## Bacaan
Keteladanan Ibrahim & Jiwa Kepemimpinan bagi anak
Melalui kisah para Nabi terdahulu, kita
dapat mengambil hikmah bahwa salahsatu ciri adanya jiwa pemimpin ialah
dengan memberikan yang terbaik dalam setiap hal yang diembankan padanya,
menuntaskan setiap amanahnya dengan sempurna. Mari kita simak ayat
berikut ini:
Dan (ingatlah), ketika Ibrahim
diuji Tuhannya dengan beberapa kalimat, lalu dia melaksanakannya dengan
sempurna. Dia (Allah) berfirman, “Sesungguhnya Aku menjadikan engkau
sebagai pemimpin bagi seluruh manusia.” Dia (Ibrahim) berkata, “Dan
(juga) dari anak cucuku?” Allah berfirman, “(Benar, tetapi) janji-Ku
tidak berlaku bagi orang-orang zalim.” (Q.S. Al Baqarah: 124)
Nabi Ibrahim a.s. dijadikan pemimpin atas
kaumnya setelah beliau melaksanakan perintah-perintah Allah dengan
sempurna. Allah-lah pemilik kepemimpinan, dan kepemimpinan itu dari
Allah bagi siapa saja yang fit & proper untuk mengembannya.
“Katakanlah (Muhammad), “Wahai
Tuhan Pemilik kekuasaan kepada siapapun yang Engkau kehendaki, dan
Engkau cabut kekuasaan dari siapa pun yang Engkau kehendaki dan Engkau
hinakan siapa pun yang Engkau kehendaki. Di tangan Engkaulah segala
kebajikan. Sungguh, Engkau Maha kuasa atas segala sesuatu.” (Q.S. Ali
Imran: 26)
Jadi, untuk menyandang kepemimpinan, yang
perlu dilakukan bukanlah merebutnya dari penguasa yang lama, melainkan
memantaskan diri agar Allah berkenan memberikan kepemimpinan kita. Ihsan
dalam melakukan sesuatu. Niat dan menargetkan yang terbaik.

## Tugas yang dikerjakan
1. Menurut bacaan tentang keteladanan Ibrahim, kapan Nabi Ibrahim dijadikan pemimpin atas kaumnya?
2. Salin persis baris-baris daftar, dari baris pertama sampai baris yang memuat "0.033144, 0.961558, 0.517071]]", baris itu ikut disalin.
Bacaan di atas tidak ada hubungannya dengan daftar.

## Informasi yang diberikan

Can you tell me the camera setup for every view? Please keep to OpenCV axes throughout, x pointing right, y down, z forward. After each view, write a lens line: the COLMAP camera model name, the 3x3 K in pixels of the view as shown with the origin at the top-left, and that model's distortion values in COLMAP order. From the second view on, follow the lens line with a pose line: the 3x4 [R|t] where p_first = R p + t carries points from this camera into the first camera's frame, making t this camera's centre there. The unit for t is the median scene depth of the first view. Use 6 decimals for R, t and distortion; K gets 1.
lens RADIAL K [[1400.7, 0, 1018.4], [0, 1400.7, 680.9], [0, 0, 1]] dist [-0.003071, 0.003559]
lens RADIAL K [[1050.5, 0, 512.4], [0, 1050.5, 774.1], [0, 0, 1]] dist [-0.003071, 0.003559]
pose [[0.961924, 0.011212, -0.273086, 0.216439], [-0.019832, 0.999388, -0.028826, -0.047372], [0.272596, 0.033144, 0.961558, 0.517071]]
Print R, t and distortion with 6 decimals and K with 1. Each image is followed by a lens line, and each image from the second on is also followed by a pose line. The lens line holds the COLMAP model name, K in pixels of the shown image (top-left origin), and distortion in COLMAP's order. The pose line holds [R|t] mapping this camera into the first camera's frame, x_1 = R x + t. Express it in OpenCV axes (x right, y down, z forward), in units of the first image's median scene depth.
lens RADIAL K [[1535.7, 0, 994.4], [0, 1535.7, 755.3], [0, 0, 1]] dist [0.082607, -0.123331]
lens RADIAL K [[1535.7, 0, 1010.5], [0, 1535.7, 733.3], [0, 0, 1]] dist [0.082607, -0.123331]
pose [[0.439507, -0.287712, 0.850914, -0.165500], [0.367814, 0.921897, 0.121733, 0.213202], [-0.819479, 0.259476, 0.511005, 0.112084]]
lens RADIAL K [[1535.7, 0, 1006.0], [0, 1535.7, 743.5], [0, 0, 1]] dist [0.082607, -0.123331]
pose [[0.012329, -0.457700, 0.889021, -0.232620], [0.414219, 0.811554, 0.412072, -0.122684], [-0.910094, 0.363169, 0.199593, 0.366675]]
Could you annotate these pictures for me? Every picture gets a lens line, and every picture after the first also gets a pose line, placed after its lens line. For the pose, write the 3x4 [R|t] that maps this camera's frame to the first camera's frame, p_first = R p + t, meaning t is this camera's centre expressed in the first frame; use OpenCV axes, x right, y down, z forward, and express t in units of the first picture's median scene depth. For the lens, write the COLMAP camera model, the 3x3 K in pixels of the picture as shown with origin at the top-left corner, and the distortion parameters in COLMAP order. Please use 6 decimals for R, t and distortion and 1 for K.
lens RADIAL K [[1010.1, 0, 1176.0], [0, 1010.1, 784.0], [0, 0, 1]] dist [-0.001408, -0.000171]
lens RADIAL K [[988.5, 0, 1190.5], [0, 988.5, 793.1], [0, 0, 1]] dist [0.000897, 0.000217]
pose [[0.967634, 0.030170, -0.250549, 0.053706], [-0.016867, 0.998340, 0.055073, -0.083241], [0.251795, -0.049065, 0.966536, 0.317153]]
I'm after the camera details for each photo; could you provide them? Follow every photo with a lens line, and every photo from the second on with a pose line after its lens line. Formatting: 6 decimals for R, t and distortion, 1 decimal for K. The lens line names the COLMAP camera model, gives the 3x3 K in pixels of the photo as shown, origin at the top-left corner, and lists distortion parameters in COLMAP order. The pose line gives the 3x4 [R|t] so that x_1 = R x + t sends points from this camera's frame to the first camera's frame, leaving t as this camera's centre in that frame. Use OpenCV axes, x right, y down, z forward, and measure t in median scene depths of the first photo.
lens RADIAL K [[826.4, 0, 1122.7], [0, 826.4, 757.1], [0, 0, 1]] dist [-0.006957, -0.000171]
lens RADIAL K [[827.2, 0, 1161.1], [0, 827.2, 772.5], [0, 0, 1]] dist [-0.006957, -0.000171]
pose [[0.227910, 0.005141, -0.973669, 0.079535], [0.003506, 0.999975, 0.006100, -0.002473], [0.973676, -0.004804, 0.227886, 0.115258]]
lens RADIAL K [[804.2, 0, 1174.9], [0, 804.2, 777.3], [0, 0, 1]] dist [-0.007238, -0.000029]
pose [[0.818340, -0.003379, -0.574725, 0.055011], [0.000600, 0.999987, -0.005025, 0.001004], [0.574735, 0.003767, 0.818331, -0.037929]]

## Jawaban tiap butir
1. Setelah beliau melaksanakan perintah-perintah Allah dengan sempurna.

2.
Can you tell me the camera setup for every view? Please keep to OpenCV axes throughout, x pointing right, y down, z forward. After each view, write a lens line: the COLMAP camera model name, the 3x3 K in pixels of the view as shown with the origin at the top-left, and that model's distortion values in COLMAP order. From the second view on, follow the lens line with a pose line: the 3x4 [R|t] where p_first = R p + t carries points from this camera into the first camera's frame, making t this camera's centre there. The unit for t is the median scene depth of the first view. Use 6 decimals for R, t and distortion; K gets 1.
lens RADIAL K [[1400.7, 0, 1018.4], [0, 1400.7, 680.9], [0, 0, 1]] dist [-0.003071, 0.003559]
lens RADIAL K [[1050.5, 0, 512.4], [0, 1050.5, 774.1], [0, 0, 1]] dist [-0.003071, 0.003559]
pose [[0.961924, 0.011212, -0.273086, 0.216439], [-0.019832, 0.999388, -0.028826, -0.047372], [0.272596, 0.033144, 0.961558, 0.517071]]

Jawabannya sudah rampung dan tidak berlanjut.